# can this fern be saved?



## ddavila06 (Jan 31, 2009)

i got hair algea!!  is in my 2.5 gallon and i know the cause- the light timer had be pushed somehow and was on during the day 8-9 hours and during the night!!!! after 1 am for like 4 hours...anywho, i decided to torn it down. all plants have been trashed- nothing fancy- but this trident j. fern takes almost half of the tank!! and i wonder if i can completely kill the algea with some method or if i just should trash it because it will come back with a vengance...it is attached to wood btw, i blacked out the tank for like 3 days now...comments? suggestions? experience? all welcome

how about the sebstrate (amazonia) -bleach heavy and rinse well?-


----------



## davemonkey (Mar 29, 2008)

NOOOOO!! Don't bleach your substrate! 

The fern can be saved. You can put 2mL Hydrogen peroxide into your tank directly and that will work with no side-effects. you can also spray teh peroxide on outside the tank or do a bleach-dip (20 parts water 1 part bleach). Or, you can cut off the affected leaves and let the rhizome put up new leaves. 

Java Fern are tough plants and the rhizome can survive alot of abuse, in my experience. I once had a 'windelov' fern that got covered in algae. I cut 99% of the leaves (this plant was a monster...filled an entire corner in a 55) and after 2 weeks it was covered in new leaves again.

There's no point in trying to sanitize your aquarium of algae/algal spores. They will always be there waiting for opportunities to take advantage of mishaps.

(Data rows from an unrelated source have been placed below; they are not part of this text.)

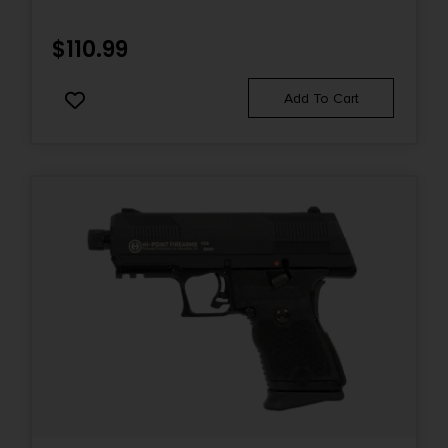
STEEL SLIDE, BLACK POLYMER FRAME & GRIP
Sights
$
110.99
FS: FO RS: Tact. Rack U-Dot
Add To Cart
Sights Type
Fixed Sights
Slide Description
Optic Ready/Serrated
State Restriction (CA)
NO DIRECT SHIP TO CALIFORNIA
State Restriction (IL)
NO SALE TO ILLINOIS PICA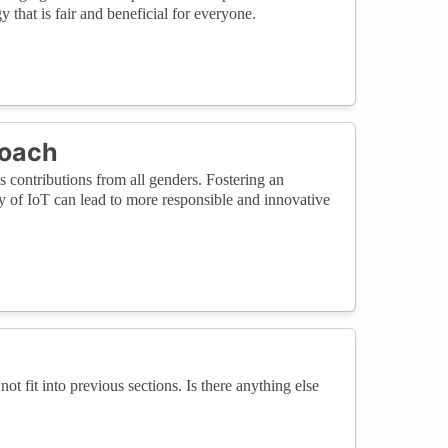
 that is fair and beneficial for everyone.
roach
es contributions from all genders. Fostering an
y of IoT can lead to more responsible and innovative
not fit into previous sections. Is there anything else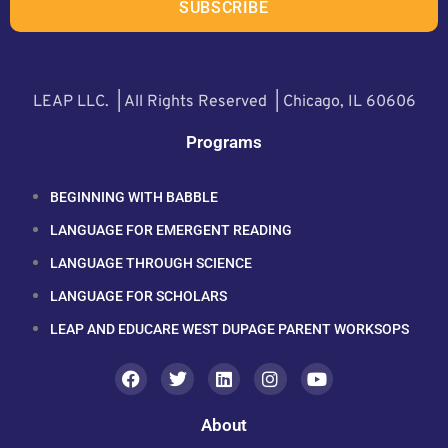
SUBSCRIBE
LEAP LLC. | All Rights Reserved | Chicago, IL 60606
Programs
BEGINNING WITH BABBLE
LANGUAGE FOR EMERGENT READING
LANGUAGE THROUGH SCIENCE
LANGUAGE FOR SCHOLARS
LEAP AND EDUCARE WEST DUPAGE PARENT WORKSOPS
About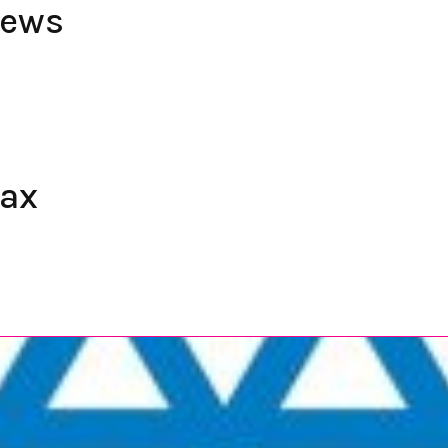
iews
fax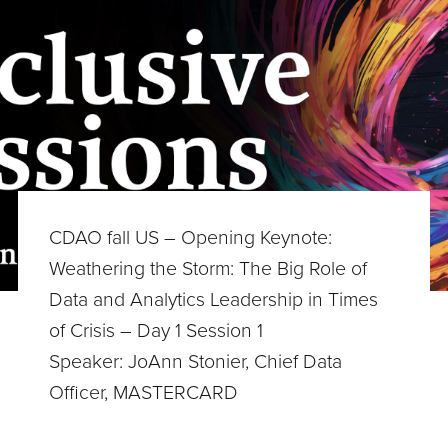
CDAO fall US – Opening Keynote:
Weathering the Storm: The Big Role of
Data and Analytics Leadership in Times
of Crisis – Day 1 Session 1
Speaker: JoAnn Stonier, Chief Data
Officer, MASTERCARD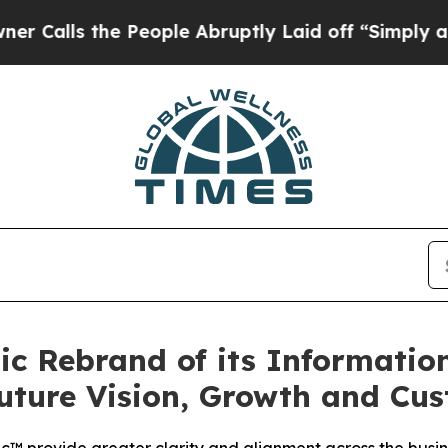
s the People Abruptly Laid off “Simply a Math 
gic Rebrand of its Informati
Future Vision, Growth and Cus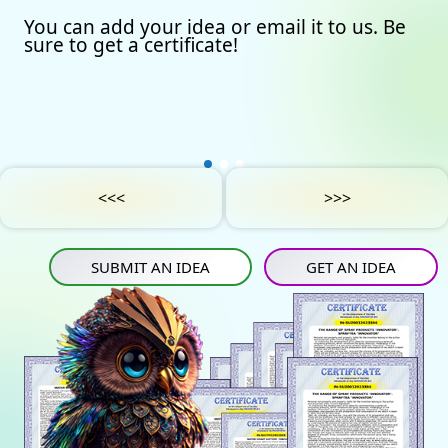
You can add your idea or email it to us. Be
Our certificates
Avto
Submit an idea
sure to get a certificate!
Partners
Games
Get an idea
Experts
Startup
IN
Tube
Media materials
Sports
IN
Contact Us
Project Support
Art
<<<
>>>
Privacy Policy
Medicine
SUBMIT AN IDEA
GET AN IDEA
Construction
Projects
Energy saving
Tourism
Energy carriers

Just keep conditions fairly consistent and catch the mishaps early and you'll be fine.


----------



## ddavila06 (Jan 31, 2009)

very good, i will try the peroxide  i will upgrade the tank to a 5.5 or 10 because 2.5 is really little lol


----------



## ddavila06 (Jan 31, 2009)

i did a first dose two days ago, how many times should i retreat? there are some malaisian trumpet snails in there that i want to keep but don't want to move now because they probably have some algea on them, will i kill them with repeated threatments?


----------